RIAs should be gathering the information necessary to apply for loans under the $2.2 trillion coronavirus aid package, even while lenders await the final details on how the new stimulus law will be implemented, said a bank executive Wednesday.
Mike McGinley, executive vice president of Live Oak Bank, said some details are still being worked out by the Small Business Administration for the loans, applications for which should be available Friday, but most provisions are known. RIAs who want to apply for the forgivable loans should quickly gather their business financial information as of the end of 2019 or through the first quarter of 2020 in order to be prepared to fill out applications as soon as they are available.
RIAs, who are sole practitioners, should have their 2019 tax reports ready, if they have them, or their financial information, if they have not filed 2019 taxes as yet, he said.
McGinley offered the advice and other tips during a webinar called “CARES Act: Relief for RIAs and Clients,” sponsored by DeVoe & Co.’s CapitalWorks. The webinar was held to explain the Coronavirus Aid, Relief and Economic Security Act, or CARES Act, which contains nearly $350 billion for small business loans.
“This is an important opportunity for all RIAs to consider. If you are looking for funds, you should get your information in line now,” said Brad Grubb, managing director of DeVoe & Co. There is a $350 billion pot of money, known as the Paycheck Protection Plan, for small business, so the money will run out and applications should be submitted quickly, added McGinley.
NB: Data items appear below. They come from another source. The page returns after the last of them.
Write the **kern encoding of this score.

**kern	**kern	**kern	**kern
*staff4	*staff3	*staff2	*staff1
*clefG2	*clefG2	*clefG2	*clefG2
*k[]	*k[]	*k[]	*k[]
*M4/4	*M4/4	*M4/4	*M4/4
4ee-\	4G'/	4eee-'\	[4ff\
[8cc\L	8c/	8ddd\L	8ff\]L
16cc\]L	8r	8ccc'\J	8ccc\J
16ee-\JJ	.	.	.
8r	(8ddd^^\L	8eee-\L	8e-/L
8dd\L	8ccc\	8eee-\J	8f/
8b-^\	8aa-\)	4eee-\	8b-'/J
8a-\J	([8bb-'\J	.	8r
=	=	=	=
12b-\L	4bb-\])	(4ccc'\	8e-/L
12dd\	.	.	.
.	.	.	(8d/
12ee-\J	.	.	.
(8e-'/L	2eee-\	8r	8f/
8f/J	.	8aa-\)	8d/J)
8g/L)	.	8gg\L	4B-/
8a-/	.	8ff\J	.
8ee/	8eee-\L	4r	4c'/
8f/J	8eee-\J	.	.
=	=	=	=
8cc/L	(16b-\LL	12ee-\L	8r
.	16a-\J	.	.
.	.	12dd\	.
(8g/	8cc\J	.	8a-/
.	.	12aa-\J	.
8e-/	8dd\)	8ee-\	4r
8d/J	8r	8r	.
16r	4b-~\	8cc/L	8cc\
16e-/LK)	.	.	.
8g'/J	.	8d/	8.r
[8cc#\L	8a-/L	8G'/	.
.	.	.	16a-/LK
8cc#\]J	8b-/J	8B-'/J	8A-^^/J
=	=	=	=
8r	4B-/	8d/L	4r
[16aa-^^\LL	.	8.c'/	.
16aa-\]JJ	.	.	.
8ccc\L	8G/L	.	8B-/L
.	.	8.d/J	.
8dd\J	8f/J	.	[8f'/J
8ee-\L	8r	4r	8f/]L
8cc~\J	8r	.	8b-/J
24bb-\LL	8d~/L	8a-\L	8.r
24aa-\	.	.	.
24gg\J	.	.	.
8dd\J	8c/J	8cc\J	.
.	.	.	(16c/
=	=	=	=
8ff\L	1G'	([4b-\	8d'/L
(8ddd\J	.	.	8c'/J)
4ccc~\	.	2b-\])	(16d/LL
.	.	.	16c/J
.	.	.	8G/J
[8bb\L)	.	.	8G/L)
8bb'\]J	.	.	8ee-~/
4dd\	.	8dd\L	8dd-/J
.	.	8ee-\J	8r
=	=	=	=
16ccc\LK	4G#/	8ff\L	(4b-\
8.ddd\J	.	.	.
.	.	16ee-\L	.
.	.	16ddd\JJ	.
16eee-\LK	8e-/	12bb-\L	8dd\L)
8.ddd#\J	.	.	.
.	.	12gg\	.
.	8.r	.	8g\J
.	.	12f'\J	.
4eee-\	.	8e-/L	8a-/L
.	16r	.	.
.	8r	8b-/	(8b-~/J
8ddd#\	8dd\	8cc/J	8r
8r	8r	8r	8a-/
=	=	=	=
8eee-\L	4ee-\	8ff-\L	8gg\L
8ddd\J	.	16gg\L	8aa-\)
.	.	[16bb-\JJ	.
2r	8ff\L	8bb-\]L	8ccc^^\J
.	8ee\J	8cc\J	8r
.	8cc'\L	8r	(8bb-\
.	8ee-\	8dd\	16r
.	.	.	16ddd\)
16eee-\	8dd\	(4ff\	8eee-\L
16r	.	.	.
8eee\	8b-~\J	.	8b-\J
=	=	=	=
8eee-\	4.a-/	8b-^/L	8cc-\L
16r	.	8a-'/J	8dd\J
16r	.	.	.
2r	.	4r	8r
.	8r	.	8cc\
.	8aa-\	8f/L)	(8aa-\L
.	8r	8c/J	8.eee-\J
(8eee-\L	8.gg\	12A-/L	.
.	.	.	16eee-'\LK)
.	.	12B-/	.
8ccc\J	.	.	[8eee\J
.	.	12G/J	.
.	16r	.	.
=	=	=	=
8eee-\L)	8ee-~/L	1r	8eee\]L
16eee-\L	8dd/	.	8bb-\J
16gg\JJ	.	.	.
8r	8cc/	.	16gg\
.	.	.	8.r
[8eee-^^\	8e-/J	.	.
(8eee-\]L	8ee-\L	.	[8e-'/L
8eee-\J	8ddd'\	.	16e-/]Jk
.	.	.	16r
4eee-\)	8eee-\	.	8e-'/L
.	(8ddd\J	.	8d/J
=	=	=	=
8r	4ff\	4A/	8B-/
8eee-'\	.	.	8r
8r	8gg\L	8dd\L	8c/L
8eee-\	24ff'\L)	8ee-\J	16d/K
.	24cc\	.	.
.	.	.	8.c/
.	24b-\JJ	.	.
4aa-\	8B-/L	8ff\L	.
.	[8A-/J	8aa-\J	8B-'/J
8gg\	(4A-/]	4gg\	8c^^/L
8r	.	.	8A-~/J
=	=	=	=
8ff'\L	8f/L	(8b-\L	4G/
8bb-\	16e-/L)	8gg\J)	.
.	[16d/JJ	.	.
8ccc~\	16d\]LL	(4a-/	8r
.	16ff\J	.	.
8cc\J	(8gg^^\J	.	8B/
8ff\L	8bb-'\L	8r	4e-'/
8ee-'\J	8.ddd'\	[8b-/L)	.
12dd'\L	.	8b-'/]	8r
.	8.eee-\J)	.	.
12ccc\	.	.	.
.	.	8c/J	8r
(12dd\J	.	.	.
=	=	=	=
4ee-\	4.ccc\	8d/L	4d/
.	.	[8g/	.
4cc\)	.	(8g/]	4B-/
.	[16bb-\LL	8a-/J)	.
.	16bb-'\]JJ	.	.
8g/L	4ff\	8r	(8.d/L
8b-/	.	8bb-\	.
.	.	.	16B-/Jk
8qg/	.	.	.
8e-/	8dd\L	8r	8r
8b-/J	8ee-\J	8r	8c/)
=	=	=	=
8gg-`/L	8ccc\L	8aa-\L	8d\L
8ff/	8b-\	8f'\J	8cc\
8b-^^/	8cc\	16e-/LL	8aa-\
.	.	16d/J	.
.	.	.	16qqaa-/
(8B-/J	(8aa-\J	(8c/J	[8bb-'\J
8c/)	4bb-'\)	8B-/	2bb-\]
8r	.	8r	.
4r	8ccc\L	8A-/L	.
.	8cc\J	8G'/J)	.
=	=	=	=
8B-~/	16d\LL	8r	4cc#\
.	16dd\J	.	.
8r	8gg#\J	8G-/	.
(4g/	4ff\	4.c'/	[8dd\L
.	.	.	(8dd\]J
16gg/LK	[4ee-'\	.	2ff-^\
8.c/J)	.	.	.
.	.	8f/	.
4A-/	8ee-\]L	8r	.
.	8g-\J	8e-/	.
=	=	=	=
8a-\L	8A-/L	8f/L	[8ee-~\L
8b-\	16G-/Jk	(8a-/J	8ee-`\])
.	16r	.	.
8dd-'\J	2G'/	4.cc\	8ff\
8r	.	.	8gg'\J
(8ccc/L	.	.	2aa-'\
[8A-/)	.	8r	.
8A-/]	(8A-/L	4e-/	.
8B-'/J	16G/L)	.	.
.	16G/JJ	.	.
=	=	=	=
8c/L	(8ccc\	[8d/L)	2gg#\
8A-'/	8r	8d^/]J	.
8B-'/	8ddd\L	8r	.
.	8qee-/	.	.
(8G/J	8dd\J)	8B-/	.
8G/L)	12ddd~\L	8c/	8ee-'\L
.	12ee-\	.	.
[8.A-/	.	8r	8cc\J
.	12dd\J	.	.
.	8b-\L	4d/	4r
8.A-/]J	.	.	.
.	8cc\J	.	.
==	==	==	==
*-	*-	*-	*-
To be eligible for the small business loans, the business has to have been operating before February 15 and must have fewer than 500 employees. Most RIAs will qualify, McGinley said.
The loan can equal 2.5 times the firm’s monthly payroll. Salaries of up to $100,000 a year can be considered in the loan calculations. For those employees who are paid more than $100,000 annually, only the salary up to $100,000 is used in the calculations. Bonuses, commissions, benefits and officers’ compensations are included in the payroll calculations.
For the businesses that have to repay the loans, repayment is delayed for six months and the businesses then have 18 months after that to repay. The interest rate on the loan has been set at 0.5%. But the loan will be forgiven if the same number of people are employed by the firm eight weeks after the loan is granted.
There are no loan fees, and no collateral or personal guarantees are required. As of now, the program is open until June 30. The loan funds are not taxable, McGinley added.
“Lenders are still figuring out the rules right now, but we hope to have the answers by Friday,” he said.